• Activity:
Write the next part of the passage below about using a long-hose diving setup in the LA County ADP course, starting after its last sentence. The material that follows the passage is not part of it.

• Selected passage:
Once the rocks start to get larger you can do some rock climbing to get out (like Casino Point if you avoid the stairs - I did that with doubles about 8 months ago). Sand can be difficult also, especially in the winter when the bottom is not smooth at all, but full of gullies and ripples so you are alternating between ankle-depth and neck-depth on your way in.

By the way, I took LA County ADP in 2005 (right after completing DIR Fundies), and went through the instructor program (UICC) in early 2006. I've helped out in one ADP and one UICC since then. I would be helping this year except work has me working far too long on too many days, so I haven't made it out to ADP yet this year. I am on the hook to teach the dive physics portion of the course whenever I find out when they've scheduled it.

There is one individual instructor who told me on my first day of ADP as a student "If I had my way that long hose wouldn't be allowed in this course." He was the only one with a problem, though, but he could not explain it beyond a flat-out rejection. Every 'reason' he gave was flat out false and in the end it seemed to me he hadn't thought really through the details and was just reciting objections he's heard. Anyway, nobody else said anything about my DIR set-up.

They do require snorkels for beach entries, so I got a fold-up one for the entries and immediately took it off so as to not interfere with long hose deployment while diving.

• Stored data:
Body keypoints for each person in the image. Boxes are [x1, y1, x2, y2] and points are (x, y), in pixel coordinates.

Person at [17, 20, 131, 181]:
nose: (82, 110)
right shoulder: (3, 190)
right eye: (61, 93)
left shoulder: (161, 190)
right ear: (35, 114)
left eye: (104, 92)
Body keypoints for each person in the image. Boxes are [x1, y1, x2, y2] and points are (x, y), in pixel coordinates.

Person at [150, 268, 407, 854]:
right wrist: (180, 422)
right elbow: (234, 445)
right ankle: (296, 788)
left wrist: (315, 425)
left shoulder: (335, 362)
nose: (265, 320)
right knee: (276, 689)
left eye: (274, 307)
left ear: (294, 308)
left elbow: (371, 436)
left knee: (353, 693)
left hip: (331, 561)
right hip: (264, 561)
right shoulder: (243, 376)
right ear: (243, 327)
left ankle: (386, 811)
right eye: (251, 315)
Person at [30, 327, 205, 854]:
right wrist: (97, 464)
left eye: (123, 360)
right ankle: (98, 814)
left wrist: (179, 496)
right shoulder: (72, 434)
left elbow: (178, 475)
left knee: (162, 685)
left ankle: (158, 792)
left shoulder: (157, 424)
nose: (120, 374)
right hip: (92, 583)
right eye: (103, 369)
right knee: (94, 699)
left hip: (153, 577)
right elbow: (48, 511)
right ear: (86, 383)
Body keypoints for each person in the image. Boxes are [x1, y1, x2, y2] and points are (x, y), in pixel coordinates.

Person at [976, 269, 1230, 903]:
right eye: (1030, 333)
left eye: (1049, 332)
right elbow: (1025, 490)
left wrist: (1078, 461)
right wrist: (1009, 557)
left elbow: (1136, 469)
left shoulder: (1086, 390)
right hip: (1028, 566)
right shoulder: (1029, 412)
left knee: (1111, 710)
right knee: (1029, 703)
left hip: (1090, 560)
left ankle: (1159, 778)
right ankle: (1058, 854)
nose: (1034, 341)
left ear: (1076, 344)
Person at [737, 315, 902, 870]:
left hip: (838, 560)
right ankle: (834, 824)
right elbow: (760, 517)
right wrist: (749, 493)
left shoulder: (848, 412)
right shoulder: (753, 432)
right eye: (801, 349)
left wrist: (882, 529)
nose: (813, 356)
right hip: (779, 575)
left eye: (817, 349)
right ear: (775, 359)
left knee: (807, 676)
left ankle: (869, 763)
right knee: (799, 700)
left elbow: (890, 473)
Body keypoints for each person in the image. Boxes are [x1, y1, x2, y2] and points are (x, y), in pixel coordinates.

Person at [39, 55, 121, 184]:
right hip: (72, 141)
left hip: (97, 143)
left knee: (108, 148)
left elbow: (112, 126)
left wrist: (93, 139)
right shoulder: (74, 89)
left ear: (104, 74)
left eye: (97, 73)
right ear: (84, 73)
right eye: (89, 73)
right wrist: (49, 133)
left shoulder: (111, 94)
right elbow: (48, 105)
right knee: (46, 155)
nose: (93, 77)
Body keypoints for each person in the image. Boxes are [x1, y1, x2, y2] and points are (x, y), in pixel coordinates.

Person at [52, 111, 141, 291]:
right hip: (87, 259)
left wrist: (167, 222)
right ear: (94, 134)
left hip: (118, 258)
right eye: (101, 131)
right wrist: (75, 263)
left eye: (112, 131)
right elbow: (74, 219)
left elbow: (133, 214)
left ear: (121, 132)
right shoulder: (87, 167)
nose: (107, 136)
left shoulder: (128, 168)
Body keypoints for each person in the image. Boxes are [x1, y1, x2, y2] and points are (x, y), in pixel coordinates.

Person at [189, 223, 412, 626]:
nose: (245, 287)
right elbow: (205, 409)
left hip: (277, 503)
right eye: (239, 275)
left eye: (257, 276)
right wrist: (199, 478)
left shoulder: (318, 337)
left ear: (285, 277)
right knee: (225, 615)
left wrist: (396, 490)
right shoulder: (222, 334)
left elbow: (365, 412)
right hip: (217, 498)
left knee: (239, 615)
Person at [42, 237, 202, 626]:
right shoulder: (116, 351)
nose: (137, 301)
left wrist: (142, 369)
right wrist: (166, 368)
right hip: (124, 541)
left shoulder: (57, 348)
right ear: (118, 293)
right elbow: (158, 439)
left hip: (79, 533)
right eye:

• Exercise result:
The way I've broken the classes down for people is that I thought DIR-F was the best at teaching the diver about himself in the water (trim, kicks, etc...) while I thought LA County ADP did a great job with teaching the diver about his environment here as SoCal divers (sandy beaches, rocky beaches, currents, tides, rips, freshwater lakes, altitude diving, bad vis, search & recovery, lift bag operations, etc.). Not a perfect breakdown, but gets to the heart of the matter.

Since LA County has the long history, and connections with county government as well as local cities, we get access that other programs don't get. We've had the Long Beach S&R divers run us through some search and recovery techniques, with a simulated in-water aircraft accident. We've had lectures by the Scripp's Institute Antarctica Diving Safety Officer. The College of Oceaneering has set us up with hard-hats in their training tank and run us through their hyperbaric chambers to a 165 foot dive. (Yours truly passed on that one, those small chambers are small! I'd rather wait for the larger Catalina Chamber, thank you.)

Ray

Not edited - rewritten. (several times - a writers prerogative).

Ray, Thanks! Good reading and very interesting.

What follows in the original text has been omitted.